How to write conditional types properly with react?

Question

So I'm trying to write a prop type format wherein if one was chosen the other prop will be discarded.

type ButtonProps = {
    to: string,
} | {
    onClick: (() => void) 
};

export const BackButton = (props: ButtonProps) => {
  if(props.to != null) {
     //props {to} will be used hence no need for onClick
  }
  else {
    // {onClick} will be used over {to} 
  }
}

But it says

Property 'to' does not exist on type 'ButtonProps'. Property 'to' does not exist on type '{ onClick: () => void; }'.ts(2339`

How to format type shape with OR so when either one is chosen the other will be discarded. No optionals, the chosen prop will be required.

Answer 1

We need to use type guards to properly narrow the type by the condition. In order to do so, we need to split the type little bit, in order to assert in type guard + readability. Below ButtonProps is equal with your implementation, but has elements of the union specified explicitly.

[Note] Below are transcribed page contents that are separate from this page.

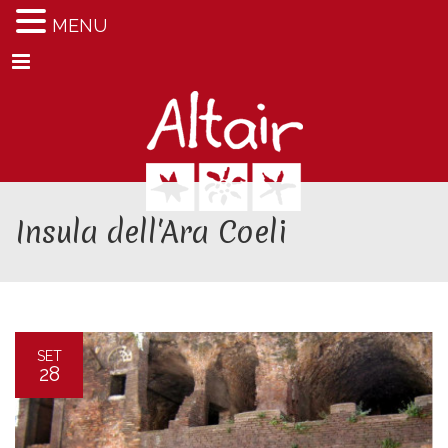
MENU
Menu
Insula dell'Ara Coeli
SET
28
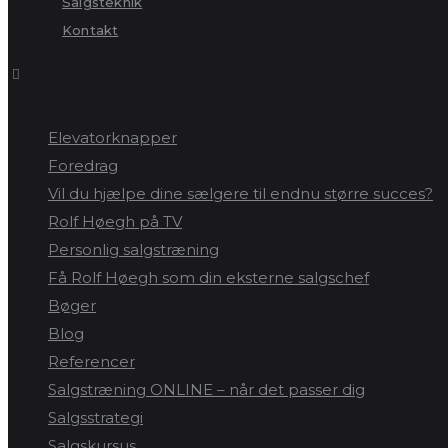
Salgsteknik
Kontakt
Elevatorknapper
Foredrag
Vil du hjælpe dine sælgere til endnu større succes?
Rolf Høegh på TV
Personlig salgstræning
Få Rolf Høegh som din eksterne salgschef
Bøger
Blog
Referencer
Salgstræning ONLINE – når det passer dig
Salgsstrategi
Salgskursus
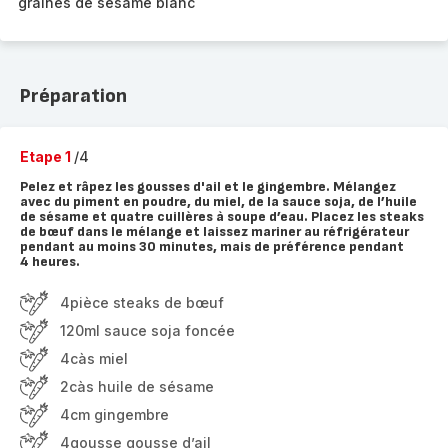
graines de sésame blanc
Préparation
Etape 1
/4
Pelez et râpez les gousses d'ail et le gingembre. Mélangez
avec du piment en poudre, du miel, de la sauce soja, de l’huile
de sésame et quatre cuillères à soupe d’eau. Placez les steaks
de bœuf dans le mélange et laissez mariner au réfrigérateur
pendant au moins 30 minutes, mais de préférence pendant
4 heures.
4pièce steaks de bœuf
120ml sauce soja foncée
4càs miel
2càs huile de sésame
4cm gingembre
4gousse gousse d’ail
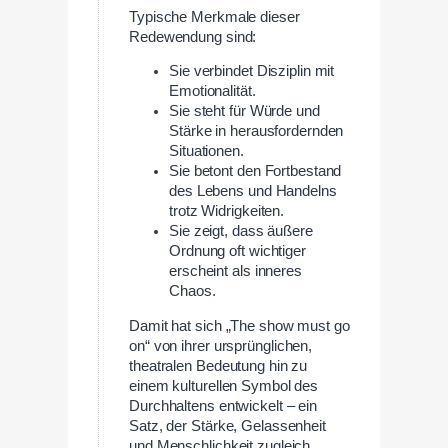
Typische Merkmale dieser
Redewendung sind:
Sie verbindet Disziplin mit
Emotionalität.
Sie steht für Würde und
Stärke in herausfordernden
Situationen.
Sie betont den Fortbestand
des Lebens und Handelns
trotz Widrigkeiten.
Sie zeigt, dass äußere
Ordnung oft wichtiger
erscheint als inneres
Chaos.
Damit hat sich „The show must go
on“ von ihrer ursprünglichen,
theatralen Bedeutung hin zu
einem kulturellen Symbol des
Durchhaltens entwickelt – ein
Satz, der Stärke, Gelassenheit
und Menschlichkeit zugleich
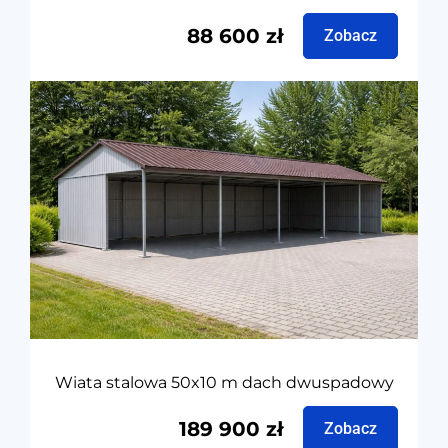
88 600
zł
Zobacz
Wiata stalowa 50x10 m dach dwuspadowy
189 900
zł
Zobacz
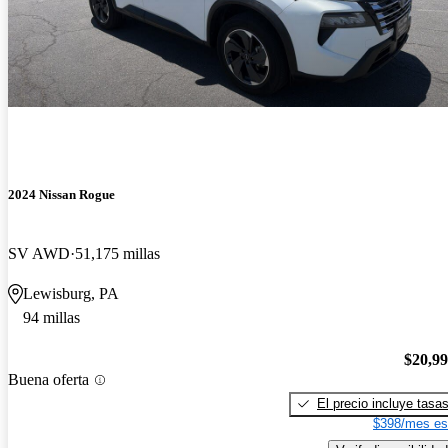
2024 Nissan Rogue
SV AWD
51,175 millas
Lewisburg, PA
94 millas
$20,9
Buena oferta
El precio incluye tasa
$398/mes es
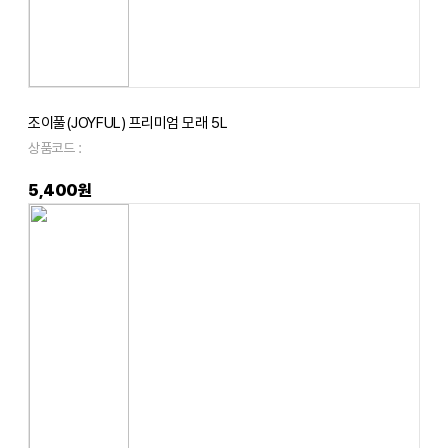
조이풀(JOYFUL) 프리미엄 모래 5L
상품코드 :
5,400원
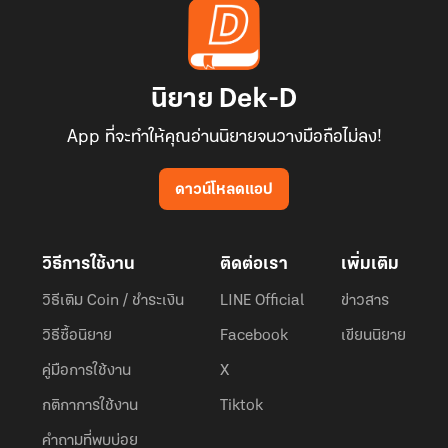
นิยาย Dek-D
App ที่จะทำให้คุณอ่านนิยายจนวางมือถือไม่ลง!
ดาวน์โหลดแอป
วิธีการใช้งาน
ติดต่อเรา
เพิ่มเติม
วิธีเติม Coin / ชำระเงิน
LINE Official
ข่าวสาร
วิธีซื้อนิยาย
Facebook
เขียนนิยาย
คู่มือการใช้งาน
X
กติกาการใช้งาน
Tiktok
คำถามที่พบบ่อย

Second thing is a type guard, in the snippet below isButtonWithTo is exactly that. It narrows the type to one of options in the union. Pay attention to is keyword, it is indicating what means that function evaluates to true, in this case I am saying that if isButtonWithTo will return true, then argument has a type ButtonWithTo

type ButtonWithTo = {
    to: string,
}
type ButtonWithClick = {
    onClick: (() => void) 
}
// the same type as orginal but with explicit declarations of union elements
type ButtonProps = ButtonWithTo | ButtonWithClick 


const isButtonWithTo = (b: ButtonProps): b is ButtonWithTo  => 'to' in b // type guard

export const BackButton = (props: ButtonProps) => {
  if(isButtonWithTo(props)) {
     props // props have type ButtonWithTo
  } else {
    props // props have type ButtonWithClick
  }
}